**Trecho:**
§ §
Ela é chamada por Mikael para trabalhar juntamente com ele na investigação do sumiço misterioso de Harriet, porque a jovem sumiu num dia que teve acidente na ponte que ligava a mansão de sua família a cidade natal deles e naquele mesmo dia o rio que circula a cidade está com as águas muito geladas para alguém nadar e a Guarda-Costeira não viu nenhum barco navegando. Então o que aconteceu com Harriet? Sumiu sem ninguém ver? Foi assassinada? Fora sequestrada? Então por que não pediram qualquer resgate?
Enquanto Lisbeth investiga fotos, documentos históricos e emails da família magnata e corre sérios riscos, porque tem pessoas – familiares – que sabem a verdade sobre aquele último dia de Harriet. Mikael está na cola de outros parentes mais próximos de seu contratante e que despertam maior atenção dele.
Confesso que a complexidade do caso é o grande atrativo do filme, porque a obra é baseada nos livros de Stieg que escreveu essa série em homenagem a uma jovem que conheceu durante sua juventude e que tinha sido vítima de estupro e apenas um caso de uma série de outras monstruosidades e crueldades contra as mulheres.
§ §
**Dados fornecidos:**

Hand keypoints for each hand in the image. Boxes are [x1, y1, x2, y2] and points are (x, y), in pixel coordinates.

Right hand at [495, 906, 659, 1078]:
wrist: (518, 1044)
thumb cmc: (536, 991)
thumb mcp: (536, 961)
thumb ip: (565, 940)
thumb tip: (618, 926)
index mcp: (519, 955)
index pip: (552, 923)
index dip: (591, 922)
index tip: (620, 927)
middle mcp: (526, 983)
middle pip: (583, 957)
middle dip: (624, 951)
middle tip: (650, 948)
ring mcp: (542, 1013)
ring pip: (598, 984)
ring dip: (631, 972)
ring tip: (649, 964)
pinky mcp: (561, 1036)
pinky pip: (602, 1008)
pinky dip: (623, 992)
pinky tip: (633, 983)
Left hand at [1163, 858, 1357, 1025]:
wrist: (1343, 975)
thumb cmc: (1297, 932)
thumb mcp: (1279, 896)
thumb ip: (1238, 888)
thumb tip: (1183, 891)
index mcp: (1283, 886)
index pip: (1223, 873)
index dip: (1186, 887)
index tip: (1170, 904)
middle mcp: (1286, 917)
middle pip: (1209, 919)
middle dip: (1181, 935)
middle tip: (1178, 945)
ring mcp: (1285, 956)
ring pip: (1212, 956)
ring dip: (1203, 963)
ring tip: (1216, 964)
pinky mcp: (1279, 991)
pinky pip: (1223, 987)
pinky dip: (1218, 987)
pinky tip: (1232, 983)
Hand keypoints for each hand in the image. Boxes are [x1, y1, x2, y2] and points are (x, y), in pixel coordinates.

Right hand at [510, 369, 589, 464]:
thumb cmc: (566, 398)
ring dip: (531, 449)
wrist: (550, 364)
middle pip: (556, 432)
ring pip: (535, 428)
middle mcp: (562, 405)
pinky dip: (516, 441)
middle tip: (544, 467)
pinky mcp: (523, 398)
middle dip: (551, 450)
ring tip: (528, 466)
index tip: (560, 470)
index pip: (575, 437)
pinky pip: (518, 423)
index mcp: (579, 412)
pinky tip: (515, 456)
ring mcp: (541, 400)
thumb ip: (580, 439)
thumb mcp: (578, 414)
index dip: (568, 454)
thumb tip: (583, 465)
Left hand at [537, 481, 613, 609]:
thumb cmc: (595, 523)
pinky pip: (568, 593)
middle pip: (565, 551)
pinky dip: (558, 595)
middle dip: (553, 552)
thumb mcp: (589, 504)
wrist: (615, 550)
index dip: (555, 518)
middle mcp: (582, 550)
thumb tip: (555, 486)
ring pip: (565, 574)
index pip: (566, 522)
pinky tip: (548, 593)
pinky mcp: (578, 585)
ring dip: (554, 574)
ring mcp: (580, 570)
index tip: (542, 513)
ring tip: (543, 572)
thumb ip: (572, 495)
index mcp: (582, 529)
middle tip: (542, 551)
§ §
**Ação solicitada A:** Transcreva do trecho a passagem que vai de "Enquanto Lisbeth investiga" até "contra as mulheres.".
**Ação solicitada B:** Segundo o trecho, em homenagem a quem Stieg escreveu a série de livros?
**Ação solicitada C:** Prolongue o trecho sobre o filme, escrevendo a partir da última frase apresentada.
Os registros não guardam nenhuma relação com o trecho.

**Resposta A:**
Enquanto Lisbeth investiga fotos, documentos históricos e emails da família magnata e corre sérios riscos, porque tem pessoas – familiares – que sabem a verdade sobre aquele último dia de Harriet. Mikael está na cola de outros parentes mais próximos de seu contratante e que despertam maior atenção dele.
Confesso que a complexidade do caso é o grande atrativo do filme, porque a obra é baseada nos livros de Stieg que escreveu essa série em homenagem a uma jovem que conheceu durante sua juventude e que tinha sido vítima de estupro e apenas um caso de uma série de outras monstruosidades e crueldades contra as mulheres.

**Resposta B:** A uma jovem que ele conheceu durante sua juventude e que tinha sido vítima de estupro.

**Resposta C:**
Essa obra não é um romance e muito menos termina com um final feliz. Sabe aquelas construções históricas que são feitas para dizer assim “Olha o problemão que existe no mundo e vocês perdendo tempo comendo fast-food e assistindo séries de tv!”, então é isso que o autor quis passar.
Mikael achava que reputação era algo muito importante e seus dilemas eram as problemáticas mais preocupantes do momento, mas quando conheceu a história de sua companheira nessa investigação, a de Harriet e tantas outras mulheres, ele percebeu que seu problema era apenas um draminha num mundo de crueldades e crimes hediondos. Ele percebeu que o ser humano anda “doente” de atenção que faz qualquer coisa para receber migalhas de “amor” e opta até por crimes para ganhar o que tanta almeja.
Lisbeth é uma personagem extremamente fechada e não dar abertura para falar de seus problemas e feridas que ainda estão em carne viva em seu corpo. Em nenhum momento ela fala que foi abusada, violentada ou que vive sozinha – apenas diz de seus problemas “mentais”- e Mike apenas percebe que ela esconde coisas obscuras e dolorosas e quando está junto dela tenta a todo custo dar-lhe amor e proteção e ela deixa e acaba se apaixonando por ele – pior erro que ela cometeu – e assim um clima mais “leve” surge na história.
Assim como no livro/filme Memórias de uma Gueixa temos um enredo pautado na denúncia e na sensibilização da sociedade para o número crescente de casos de violência contra as mulheres e os diversos tipos de abusos – que vão do verbal até o físico – e que são vistos como “comuns”, “normais” e “aceitáveis” dentro da sociedade.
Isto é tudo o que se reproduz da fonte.